M3 - Porto di Mare (1999)
Lesta la vecchietta con borsetta va al comando, io le tengo testa nella fretta, sgomitando
quindi prendo il posto che mi spetta e, di rimando, "aspetta e spera" le dirò
Grato sia il drogato che mi ha chiesto cento lire, solo con un gesto gli ho intimato di sparire
se l’avessi visto poco prima di salire, avrei cambiato metrò
Strilla avidamente il bambinetto capriccioso, gravido d’affetto di un parente premuroso
ma, se fosse mio quel piscialetto fastidioso, avrebbe smesso da un po’

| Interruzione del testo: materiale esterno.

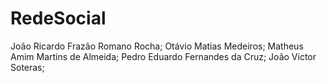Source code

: # RedeSocial

João Ricardo Frazão Romano Rocha;
Otávio Matias Medeiros;
Matheus Amim Martins de Almeida;
Pedro Eduardo Fernandes da Cruz;
João Victor Soteras;

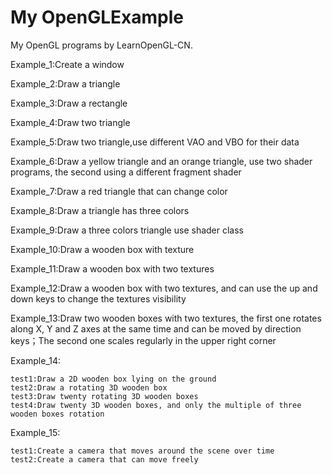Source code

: # My OpenGLExample
My OpenGL programs by LearnOpenGL-CN.

Example_1:Create  a window

Example_2:Draw a triangle

Example_3:Draw a rectangle

Example_4:Draw two triangle

Example_5:Draw two triangle,use different VAO and VBO for their data

Example_6:Draw a yellow triangle and an orange triangle, use two shader programs, the second using a different fragment shader

Example_7:Draw a red triangle that can change color

Example_8:Draw a triangle has three colors

Example_9:Draw a three colors triangle use shader class

Example_10:Draw a wooden box with texture

Example_11:Draw a wooden box with two textures

Example_12:Draw a wooden box with two textures, and can use the up and down keys to change the textures visibility

Example_13:Draw two wooden boxes with two textures, the first one rotates along X, Y and Z axes at the same time and can be moved by direction keys；The second one scales regularly in the upper right corner

Example_14:

    test1:Draw a 2D wooden box lying on the ground
    test2:Draw a rotating 3D wooden box
    test3:Draw twenty rotating 3D wooden boxes
    test4:Draw twenty 3D wooden boxes, and only the multiple of three wooden boxes rotation

Example_15:

    test1:Create a camera that moves around the scene over time
    test2:Create a camera that can move freely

Per questo mi apparto e poi resto in disparte, non metto da parte i rancori che porto
e poco m’importa di essere aperto, io sto sulla porta del treno che parte, che parte, che parte
Dorme il barbonazzo in una nube di sudore, sorvolando forme d’imbarazzo e di pudore
io mi faccio il mazzo lavorando molte ore ma non puzzo così
C’è la giapponese con sorriso prestampato, brutta musa gialla da turismo organizzato
qui nel Bel Paese ha fatto spese a buon mercato e mille fotografie
Per questo mi apparto e poi resto in disparte, non metto da parte i rancori che porto
e poco m’importa di essere aperto, io sto sulla porta del treno che parte, che parte, che parte
Io prendo un treno per Porto di Mare, tutte le sere, quando torno da lavorare
la vita è un treno per Porto di Mare, vieni a pescare
e prendi il treno per Porto di Mare, tutte le sere, quando torni da lavorare
la vita è un treno, un porto di mare, vieni a pescare
Ma, fra tanta gente poco degna d’attenzione, ora, stranamente, regna un clima di tensione
lente sopraggiungono, dal fondo del vagone, tre persone
Sia la giapponese che il bimbetto e la vecchietta mostrano il biglietto con palese mia disdetta
anche il barbonazzo è preparato ed il drogato è un abbonato
Io vorrei strisciare come un verme sul selciato ma c’è un particolare che finora ho trascurato
mi sento palpitare, rimango senza fiato non ho timbrato!
Io prendo un treno per Porto di Mare, tutte le sere, quando torno da lavorare
la vita è un treno per Porto di Mare, vieni a pescare
e prendi il treno per Porto di Mare, tutte le sere, quando torni da lavorare
la vita è un treno, un porto di mare, vieni a pescare con me!